Editorial: Preserving open land can protect coasts

Officials and environmentalists are looking to protect places

Officials and environmentalists are looking to protect places like this in Orient, shown on Monday, May 12, 2014, where there has been a call for the U.S Department of Agriculture to designate Long Island Sound and the Peconic Estuary as a critical conservation area. Credit: Randee Daddona

Every year, Long Island officials compile a list of properties that should be preserved and cite the essential role open space plays in keeping our underground aquifer clean. This year, they identified an equally vital reason to protect undeveloped land: coastal resiliency. Open space, the officials correctly noted, helps absorb the impact of severe storms and sea level rise.

A plan developed by three state agencies listed as worthy of protection hundreds of acres on the North and South shores and in the Peconic Estuary. But the economics of land preservation are daunting.

The plan requests that the state set aside $15 million a year for 10 years in the Environmental Protection Fund to purchase open space on Long Island. But EPF money for buying land has been cut by two-thirds since 2008 to about $22 million -- for the whole state. Only $5 million has been spent on Long Island since 2009. Suffolk County's aggressive preservation program also has slowed. Seven years ago, the county began borrowing against future revenue to complete a spate of purchases, but debt service now eats up two-thirds of that revenue. This year's available revenue to buy land is an estimated $7 million. All this comes as concerns grow that developers have renewed interest in properties as the economy improves.
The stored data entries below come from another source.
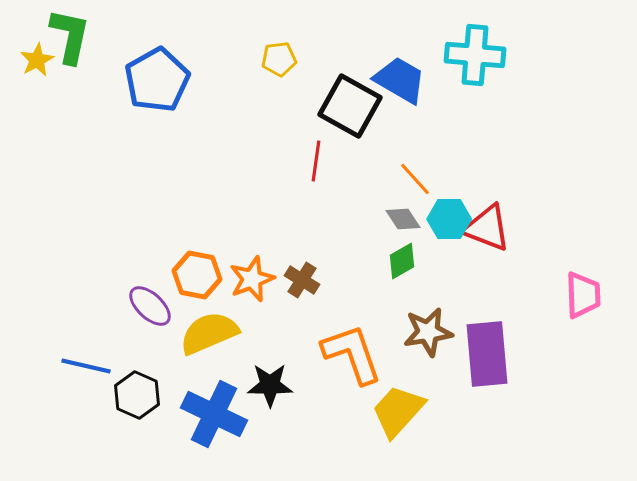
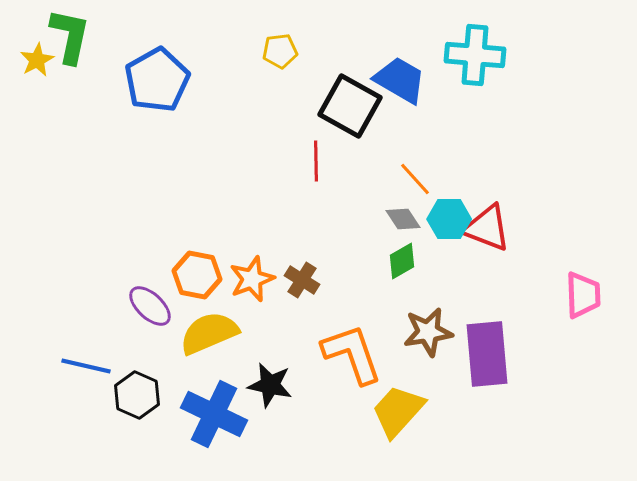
yellow pentagon: moved 1 px right, 8 px up
red line: rotated 9 degrees counterclockwise
black star: rotated 12 degrees clockwise
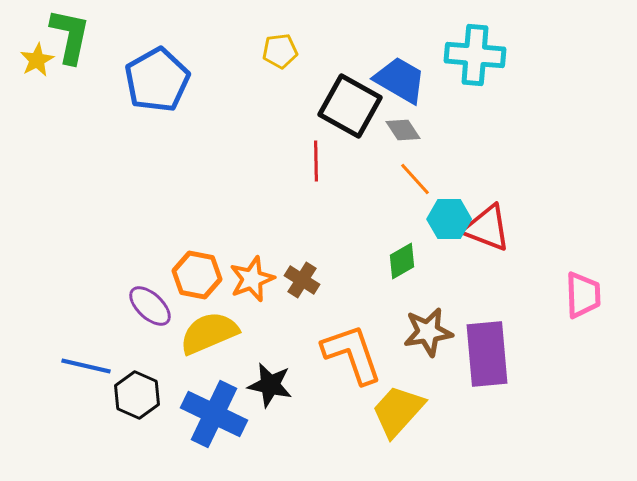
gray diamond: moved 89 px up
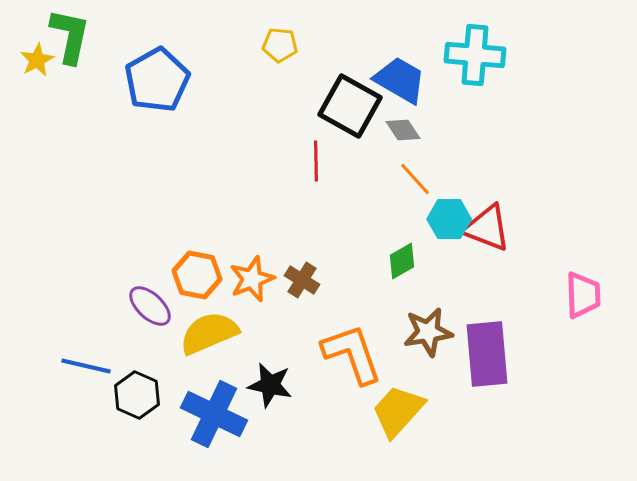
yellow pentagon: moved 6 px up; rotated 12 degrees clockwise
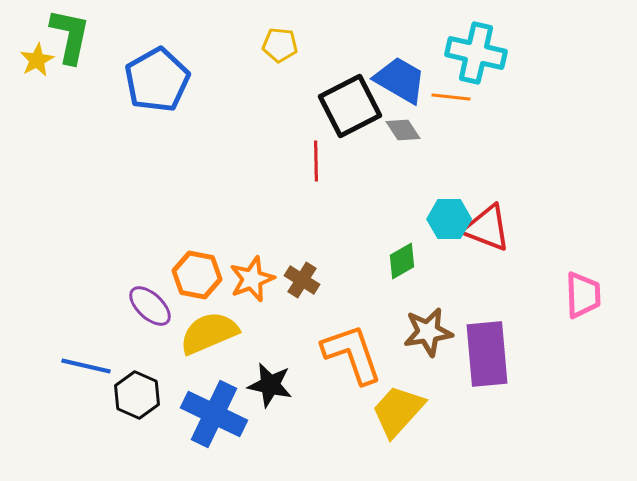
cyan cross: moved 1 px right, 2 px up; rotated 8 degrees clockwise
black square: rotated 34 degrees clockwise
orange line: moved 36 px right, 82 px up; rotated 42 degrees counterclockwise
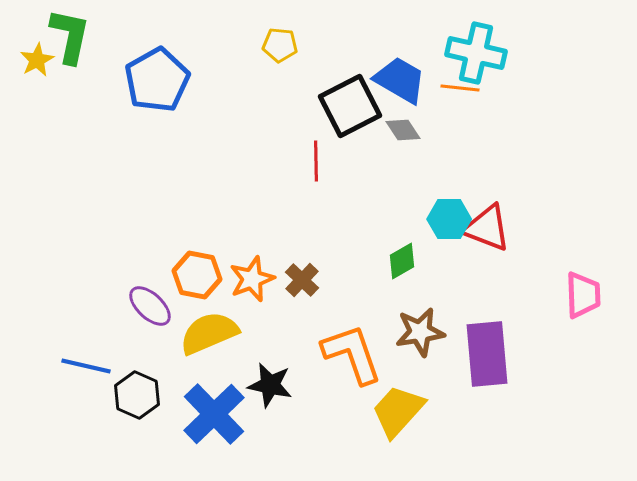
orange line: moved 9 px right, 9 px up
brown cross: rotated 12 degrees clockwise
brown star: moved 8 px left
blue cross: rotated 20 degrees clockwise
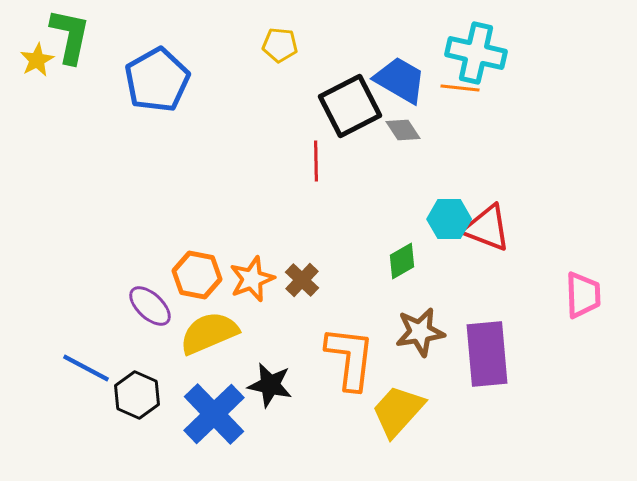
orange L-shape: moved 2 px left, 4 px down; rotated 26 degrees clockwise
blue line: moved 2 px down; rotated 15 degrees clockwise
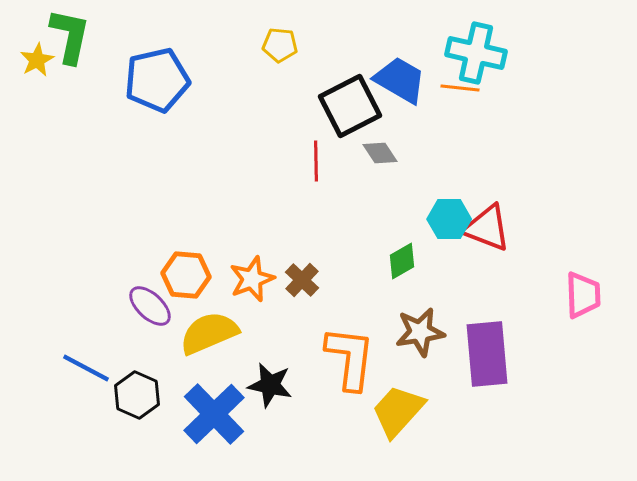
blue pentagon: rotated 16 degrees clockwise
gray diamond: moved 23 px left, 23 px down
orange hexagon: moved 11 px left; rotated 6 degrees counterclockwise
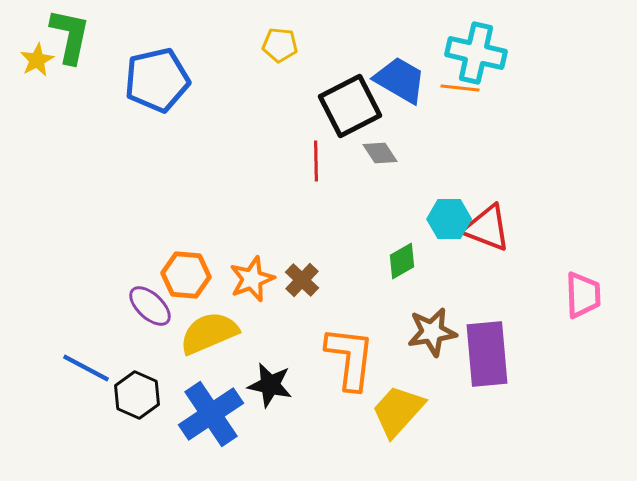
brown star: moved 12 px right
blue cross: moved 3 px left; rotated 10 degrees clockwise
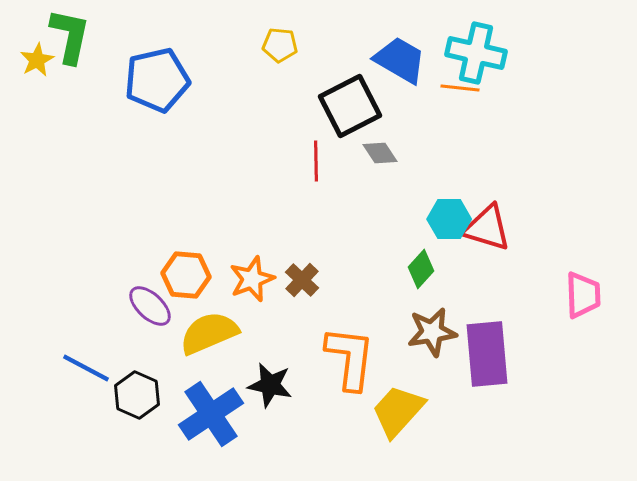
blue trapezoid: moved 20 px up
red triangle: rotated 4 degrees counterclockwise
green diamond: moved 19 px right, 8 px down; rotated 18 degrees counterclockwise
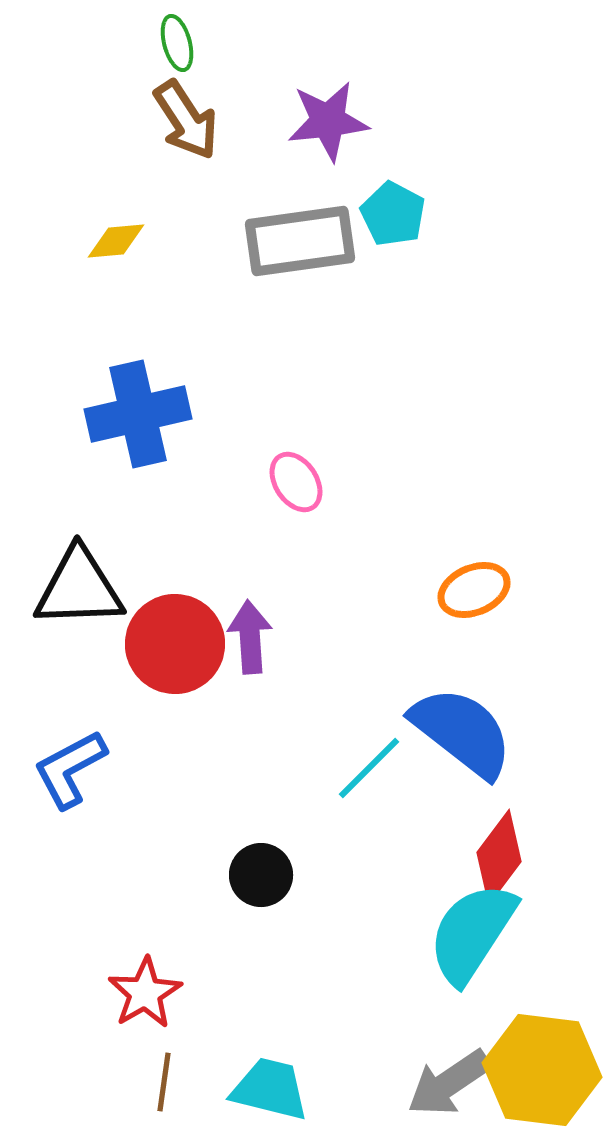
Suffolk could get a one-time boost of $20 million from a public referendum this fall and has worked creatively with towns, private groups and the federal government on some preservation deals. Some East End towns -- notably, Southampton and East Hampton -- are flush with preservation money and could be future partners.

But the state must do its fair share and begin to restore funding for the EPF. Our drinking water -- and the safety of our shoreline communities -- depends on preserving land while we still can.